> **Problem to work on**
Can you reproduce, word for word, the lines below from the very first one up to and including the line that contains "Rica etsem en"?

------ Study material ------

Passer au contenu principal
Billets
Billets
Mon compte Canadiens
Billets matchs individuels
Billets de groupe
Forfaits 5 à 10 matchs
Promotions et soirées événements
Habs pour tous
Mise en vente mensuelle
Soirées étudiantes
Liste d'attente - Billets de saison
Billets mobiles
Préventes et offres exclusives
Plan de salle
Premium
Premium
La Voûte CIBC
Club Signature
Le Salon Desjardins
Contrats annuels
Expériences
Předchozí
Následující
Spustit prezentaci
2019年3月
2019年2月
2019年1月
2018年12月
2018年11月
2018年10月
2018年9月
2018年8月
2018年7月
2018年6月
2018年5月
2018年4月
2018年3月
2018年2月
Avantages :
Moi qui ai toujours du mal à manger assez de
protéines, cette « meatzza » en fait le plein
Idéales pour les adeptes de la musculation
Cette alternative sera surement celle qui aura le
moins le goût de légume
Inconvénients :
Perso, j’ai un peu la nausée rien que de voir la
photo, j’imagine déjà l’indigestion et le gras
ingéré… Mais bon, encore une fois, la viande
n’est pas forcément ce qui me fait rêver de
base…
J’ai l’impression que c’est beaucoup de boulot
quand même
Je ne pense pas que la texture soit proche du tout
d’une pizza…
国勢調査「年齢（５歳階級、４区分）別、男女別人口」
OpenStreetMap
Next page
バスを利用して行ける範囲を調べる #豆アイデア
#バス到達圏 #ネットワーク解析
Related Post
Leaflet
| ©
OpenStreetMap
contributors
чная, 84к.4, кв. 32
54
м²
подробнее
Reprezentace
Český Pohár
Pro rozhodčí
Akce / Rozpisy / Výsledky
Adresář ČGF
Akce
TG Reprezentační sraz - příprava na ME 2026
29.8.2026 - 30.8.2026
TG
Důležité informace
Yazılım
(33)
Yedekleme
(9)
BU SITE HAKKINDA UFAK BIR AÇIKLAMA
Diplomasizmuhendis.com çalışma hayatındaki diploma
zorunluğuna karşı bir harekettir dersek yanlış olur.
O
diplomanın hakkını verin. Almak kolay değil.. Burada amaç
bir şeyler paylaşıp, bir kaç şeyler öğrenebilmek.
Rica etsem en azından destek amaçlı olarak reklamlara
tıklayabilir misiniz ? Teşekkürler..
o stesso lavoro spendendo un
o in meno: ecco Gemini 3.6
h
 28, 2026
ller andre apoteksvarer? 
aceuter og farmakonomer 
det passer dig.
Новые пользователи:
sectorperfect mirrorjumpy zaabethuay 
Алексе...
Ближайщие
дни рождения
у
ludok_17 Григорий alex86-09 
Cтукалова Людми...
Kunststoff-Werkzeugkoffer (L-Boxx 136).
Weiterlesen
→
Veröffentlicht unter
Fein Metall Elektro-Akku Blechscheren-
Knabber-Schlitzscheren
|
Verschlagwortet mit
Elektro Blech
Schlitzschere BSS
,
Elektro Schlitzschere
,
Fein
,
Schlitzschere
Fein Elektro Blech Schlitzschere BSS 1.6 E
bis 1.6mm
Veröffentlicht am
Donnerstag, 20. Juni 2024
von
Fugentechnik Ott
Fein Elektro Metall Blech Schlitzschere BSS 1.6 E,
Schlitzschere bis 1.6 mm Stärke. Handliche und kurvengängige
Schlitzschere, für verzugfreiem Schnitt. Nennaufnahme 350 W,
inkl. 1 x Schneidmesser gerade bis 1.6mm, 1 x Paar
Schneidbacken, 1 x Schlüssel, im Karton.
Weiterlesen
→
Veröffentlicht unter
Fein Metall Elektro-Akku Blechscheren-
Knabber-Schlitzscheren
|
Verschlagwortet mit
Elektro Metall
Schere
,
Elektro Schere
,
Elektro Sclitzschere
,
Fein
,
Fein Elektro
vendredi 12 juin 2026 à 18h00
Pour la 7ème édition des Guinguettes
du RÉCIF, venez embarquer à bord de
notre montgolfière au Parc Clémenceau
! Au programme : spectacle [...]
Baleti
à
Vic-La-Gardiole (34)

------

> **Exercise answer**
Passer au contenu principal
Billets
Billets
Mon compte Canadiens
Billets matchs individuels
Billets de groupe
Forfaits 5 à 10 matchs
Promotions et soirées événements
Habs pour tous
Mise en vente mensuelle
Soirées étudiantes
Liste d'attente - Billets de saison
Billets mobiles
Préventes et offres exclusives
Plan de salle
Premium
Premium
La Voûte CIBC
Club Signature
Le Salon Desjardins
Contrats annuels
Expériences
Předchozí
Následující
Spustit prezentaci
2019年3月
2019年2月
2019年1月
2018年12月
2018年11月
2018年10月
2018年9月
2018年8月
2018年7月
2018年6月
2018年5月
2018年4月
2018年3月
2018年2月
Avantages :
Moi qui ai toujours du mal à manger assez de
protéines, cette « meatzza » en fait le plein
Idéales pour les adeptes de la musculation
Cette alternative sera surement celle qui aura le
moins le goût de légume
Inconvénients :
Perso, j’ai un peu la nausée rien que de voir la
photo, j’imagine déjà l’indigestion et le gras
ingéré… Mais bon, encore une fois, la viande
n’est pas forcément ce qui me fait rêver de
base…
J’ai l’impression que c’est beaucoup de boulot
quand même
Je ne pense pas que la texture soit proche du tout
d’une pizza…
国勢調査「年齢（５歳階級、４区分）別、男女別人口」
OpenStreetMap
Next page
バスを利用して行ける範囲を調べる #豆アイデア
#バス到達圏 #ネットワーク解析
Related Post
Leaflet
| ©
OpenStreetMap
contributors
чная, 84к.4, кв. 32
54
м²
подробнее
Reprezentace
Český Pohár
Pro rozhodčí
Akce / Rozpisy / Výsledky
Adresář ČGF
Akce
TG Reprezentační sraz - příprava na ME 2026
29.8.2026 - 30.8.2026
TG
Důležité informace
Yazılım
(33)
Yedekleme
(9)
BU SITE HAKKINDA UFAK BIR AÇIKLAMA
Diplomasizmuhendis.com çalışma hayatındaki diploma
zorunluğuna karşı bir harekettir dersek yanlış olur.
O
diplomanın hakkını verin. Almak kolay değil.. Burada amaç
bir şeyler paylaşıp, bir kaç şeyler öğrenebilmek.
Rica etsem en azından destek amaçlı olarak reklamlara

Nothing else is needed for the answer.